If you have an oven, turn the water off the humidifier in the summer when it’s not running. Before it cools down, replace the filter in the humidifier and turn the water back on.
For window units, make sure that the seal between the air conditioner and the window is solid and that it connects to the air conditioner’s can. Moisture can damage the seal and allow cold air to escape from the home.
While some tasks are easy to do, there are others that should be left to the professionals. Depending on where you live, maintenance checks can cost anywhere from a special price of about $30 to over $100.
The difference between what service companies provide and what they charge, Davis said, prompted ACCA to develop national standards. The standards created a set of minimum tasks that must occur in an HVAC maintenance inspection.
- Wash files.
- Check the exchange.
- Vacuum blower booths.
- Look at the voltage and all connections.
- Check refrigerant levels.
- Look for any leaks that could cause the system to run more aggressively than it should.
- Lubricate the engine.
- Clean the condenser lines.
- Measure the air flow through the evaporator coils.
- Check all accessible air ducts for areas of moisture accumulation or biological growth.
- Check safety devices.
Some HVAC companies have annual maintenance plans, which may include priority service, so ask the company you use about the potential benefits of owning these plans.
Davis recommended asking HVAC what tasks will be performed during the maintenance call, adding that some of the lowest-cost companies look to generate new customers and new customers rather than prevent problems. In addition, he suggested asking whether the company follows ACCA standards or belongs to a trade association.

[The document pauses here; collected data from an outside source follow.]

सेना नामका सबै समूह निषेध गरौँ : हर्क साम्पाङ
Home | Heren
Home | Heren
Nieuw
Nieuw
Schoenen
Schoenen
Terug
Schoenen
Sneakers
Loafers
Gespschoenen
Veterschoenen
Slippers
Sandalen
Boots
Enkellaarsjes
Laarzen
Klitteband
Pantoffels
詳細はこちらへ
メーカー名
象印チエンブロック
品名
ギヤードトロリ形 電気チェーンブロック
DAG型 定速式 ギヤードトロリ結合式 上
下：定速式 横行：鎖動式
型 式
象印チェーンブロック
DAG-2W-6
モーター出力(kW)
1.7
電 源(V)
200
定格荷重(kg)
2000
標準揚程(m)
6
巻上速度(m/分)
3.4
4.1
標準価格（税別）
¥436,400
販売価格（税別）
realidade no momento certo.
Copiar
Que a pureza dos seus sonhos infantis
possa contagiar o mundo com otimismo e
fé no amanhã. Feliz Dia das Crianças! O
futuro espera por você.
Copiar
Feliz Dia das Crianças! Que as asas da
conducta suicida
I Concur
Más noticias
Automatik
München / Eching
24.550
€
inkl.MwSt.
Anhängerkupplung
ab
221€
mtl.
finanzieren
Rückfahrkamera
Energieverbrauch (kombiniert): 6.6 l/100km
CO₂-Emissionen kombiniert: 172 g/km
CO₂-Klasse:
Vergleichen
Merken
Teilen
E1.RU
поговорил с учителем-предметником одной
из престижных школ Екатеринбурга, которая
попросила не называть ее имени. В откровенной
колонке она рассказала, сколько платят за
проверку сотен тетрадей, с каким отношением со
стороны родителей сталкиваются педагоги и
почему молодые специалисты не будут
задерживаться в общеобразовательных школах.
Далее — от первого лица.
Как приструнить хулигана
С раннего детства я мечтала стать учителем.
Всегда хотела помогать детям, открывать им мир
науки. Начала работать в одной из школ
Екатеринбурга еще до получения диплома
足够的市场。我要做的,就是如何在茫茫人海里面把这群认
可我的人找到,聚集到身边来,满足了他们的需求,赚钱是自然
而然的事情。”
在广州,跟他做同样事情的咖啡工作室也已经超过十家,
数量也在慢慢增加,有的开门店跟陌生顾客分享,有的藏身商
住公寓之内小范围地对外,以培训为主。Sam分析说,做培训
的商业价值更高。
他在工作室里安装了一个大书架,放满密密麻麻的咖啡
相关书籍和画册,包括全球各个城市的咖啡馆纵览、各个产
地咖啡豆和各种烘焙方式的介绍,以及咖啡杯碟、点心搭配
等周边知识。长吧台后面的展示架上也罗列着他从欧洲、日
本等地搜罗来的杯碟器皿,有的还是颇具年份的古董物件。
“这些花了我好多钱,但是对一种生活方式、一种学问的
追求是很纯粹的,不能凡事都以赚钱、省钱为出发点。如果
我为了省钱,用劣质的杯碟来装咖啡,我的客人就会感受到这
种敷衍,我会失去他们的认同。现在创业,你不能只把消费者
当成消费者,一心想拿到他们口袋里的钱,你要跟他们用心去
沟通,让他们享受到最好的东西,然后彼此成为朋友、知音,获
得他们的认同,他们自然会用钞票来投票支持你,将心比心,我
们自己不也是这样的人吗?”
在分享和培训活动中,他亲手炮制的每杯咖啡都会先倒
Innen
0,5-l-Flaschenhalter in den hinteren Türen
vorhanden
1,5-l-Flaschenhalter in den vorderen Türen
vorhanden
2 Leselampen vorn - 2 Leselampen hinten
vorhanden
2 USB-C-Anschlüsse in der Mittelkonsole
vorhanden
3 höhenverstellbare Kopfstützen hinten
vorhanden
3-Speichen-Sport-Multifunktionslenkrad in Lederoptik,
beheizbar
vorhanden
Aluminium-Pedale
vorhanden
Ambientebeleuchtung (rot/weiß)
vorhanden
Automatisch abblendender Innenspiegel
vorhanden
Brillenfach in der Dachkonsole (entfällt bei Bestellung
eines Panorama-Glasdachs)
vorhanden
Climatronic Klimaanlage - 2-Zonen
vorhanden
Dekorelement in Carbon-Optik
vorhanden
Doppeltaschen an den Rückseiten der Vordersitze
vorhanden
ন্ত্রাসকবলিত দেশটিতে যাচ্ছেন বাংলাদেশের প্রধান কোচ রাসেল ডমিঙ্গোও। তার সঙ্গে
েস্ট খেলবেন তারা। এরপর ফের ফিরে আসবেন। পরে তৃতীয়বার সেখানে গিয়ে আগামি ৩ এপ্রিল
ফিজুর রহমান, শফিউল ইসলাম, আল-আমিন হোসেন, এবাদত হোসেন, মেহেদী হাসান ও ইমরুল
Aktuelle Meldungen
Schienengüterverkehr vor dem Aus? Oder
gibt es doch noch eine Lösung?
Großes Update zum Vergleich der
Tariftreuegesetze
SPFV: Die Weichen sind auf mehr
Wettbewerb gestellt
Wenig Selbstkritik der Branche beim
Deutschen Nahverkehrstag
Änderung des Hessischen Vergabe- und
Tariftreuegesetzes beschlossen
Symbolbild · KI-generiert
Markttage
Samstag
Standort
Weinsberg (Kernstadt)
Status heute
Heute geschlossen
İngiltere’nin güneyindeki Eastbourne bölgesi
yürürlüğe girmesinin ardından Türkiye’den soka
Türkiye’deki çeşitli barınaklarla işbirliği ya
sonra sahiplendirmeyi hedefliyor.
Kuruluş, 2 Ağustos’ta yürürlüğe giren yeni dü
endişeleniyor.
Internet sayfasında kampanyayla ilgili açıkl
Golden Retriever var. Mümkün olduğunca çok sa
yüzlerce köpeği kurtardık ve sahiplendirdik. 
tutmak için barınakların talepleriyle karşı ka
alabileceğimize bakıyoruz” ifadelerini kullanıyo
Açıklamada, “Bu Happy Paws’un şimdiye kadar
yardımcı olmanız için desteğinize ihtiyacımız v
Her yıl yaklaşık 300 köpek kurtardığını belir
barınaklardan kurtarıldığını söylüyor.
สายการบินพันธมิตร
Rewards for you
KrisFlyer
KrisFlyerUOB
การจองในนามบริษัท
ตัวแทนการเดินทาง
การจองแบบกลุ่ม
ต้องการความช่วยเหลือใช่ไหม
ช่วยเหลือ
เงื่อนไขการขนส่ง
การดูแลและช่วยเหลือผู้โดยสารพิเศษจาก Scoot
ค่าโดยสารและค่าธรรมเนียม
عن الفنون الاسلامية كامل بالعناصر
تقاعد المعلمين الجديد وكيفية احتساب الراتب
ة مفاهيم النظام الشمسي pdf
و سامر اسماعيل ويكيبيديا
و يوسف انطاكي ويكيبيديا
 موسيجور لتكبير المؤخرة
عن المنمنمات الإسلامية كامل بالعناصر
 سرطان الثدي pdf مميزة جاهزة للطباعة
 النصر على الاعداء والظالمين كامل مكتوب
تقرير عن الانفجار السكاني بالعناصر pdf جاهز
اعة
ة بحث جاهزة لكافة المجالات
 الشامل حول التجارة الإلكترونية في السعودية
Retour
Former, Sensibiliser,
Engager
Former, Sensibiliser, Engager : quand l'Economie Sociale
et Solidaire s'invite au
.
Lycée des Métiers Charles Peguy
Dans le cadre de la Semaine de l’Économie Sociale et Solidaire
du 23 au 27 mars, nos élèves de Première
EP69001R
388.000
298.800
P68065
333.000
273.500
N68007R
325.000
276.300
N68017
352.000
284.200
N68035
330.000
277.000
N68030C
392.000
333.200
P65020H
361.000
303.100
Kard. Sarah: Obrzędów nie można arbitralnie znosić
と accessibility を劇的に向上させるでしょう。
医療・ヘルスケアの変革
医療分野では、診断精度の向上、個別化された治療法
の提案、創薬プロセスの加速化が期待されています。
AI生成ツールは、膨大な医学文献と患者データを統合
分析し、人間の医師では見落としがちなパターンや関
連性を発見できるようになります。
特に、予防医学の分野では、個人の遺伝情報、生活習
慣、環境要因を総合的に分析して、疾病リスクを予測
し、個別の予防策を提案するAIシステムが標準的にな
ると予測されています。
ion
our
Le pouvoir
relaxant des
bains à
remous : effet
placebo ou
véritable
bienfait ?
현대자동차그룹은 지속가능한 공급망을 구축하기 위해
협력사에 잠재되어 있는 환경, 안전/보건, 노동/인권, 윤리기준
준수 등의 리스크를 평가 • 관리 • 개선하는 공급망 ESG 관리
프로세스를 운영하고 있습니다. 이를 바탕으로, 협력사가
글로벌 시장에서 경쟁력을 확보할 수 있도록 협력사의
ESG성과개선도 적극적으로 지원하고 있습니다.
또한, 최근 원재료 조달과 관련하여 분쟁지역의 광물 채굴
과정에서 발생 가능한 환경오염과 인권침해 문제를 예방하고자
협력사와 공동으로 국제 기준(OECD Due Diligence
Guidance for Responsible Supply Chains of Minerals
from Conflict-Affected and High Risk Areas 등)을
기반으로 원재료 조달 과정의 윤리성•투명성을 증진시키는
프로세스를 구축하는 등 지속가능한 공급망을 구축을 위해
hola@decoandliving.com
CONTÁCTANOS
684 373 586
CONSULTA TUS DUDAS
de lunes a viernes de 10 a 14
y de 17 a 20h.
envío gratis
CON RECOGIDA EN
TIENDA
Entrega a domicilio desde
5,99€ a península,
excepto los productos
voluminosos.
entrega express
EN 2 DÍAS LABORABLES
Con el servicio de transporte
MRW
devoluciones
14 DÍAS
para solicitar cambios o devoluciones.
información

“Things like this tend to indicate contractors who are doing a better job,” he said.
Signs of an HVAC problem
Even if you maintain your HVAC system, problems can still certainly occur
Signs of potential problems include:
- Warm air escapes from the vents when the air conditioner is running.
- The system shuts down by itself intermittently.
- The temperature is unbalanced around your house.
- The noise is louder than normal while the unit is operating.
- Energy bills are higher than usual
At the very least, Davis recommends scheduling a maintenance service call if you can’t remember the last time you made a call.
Tiffany Sherman is a freelance reporter based in Florida with over 25 years of experience writing on finance, health, travel and other topics.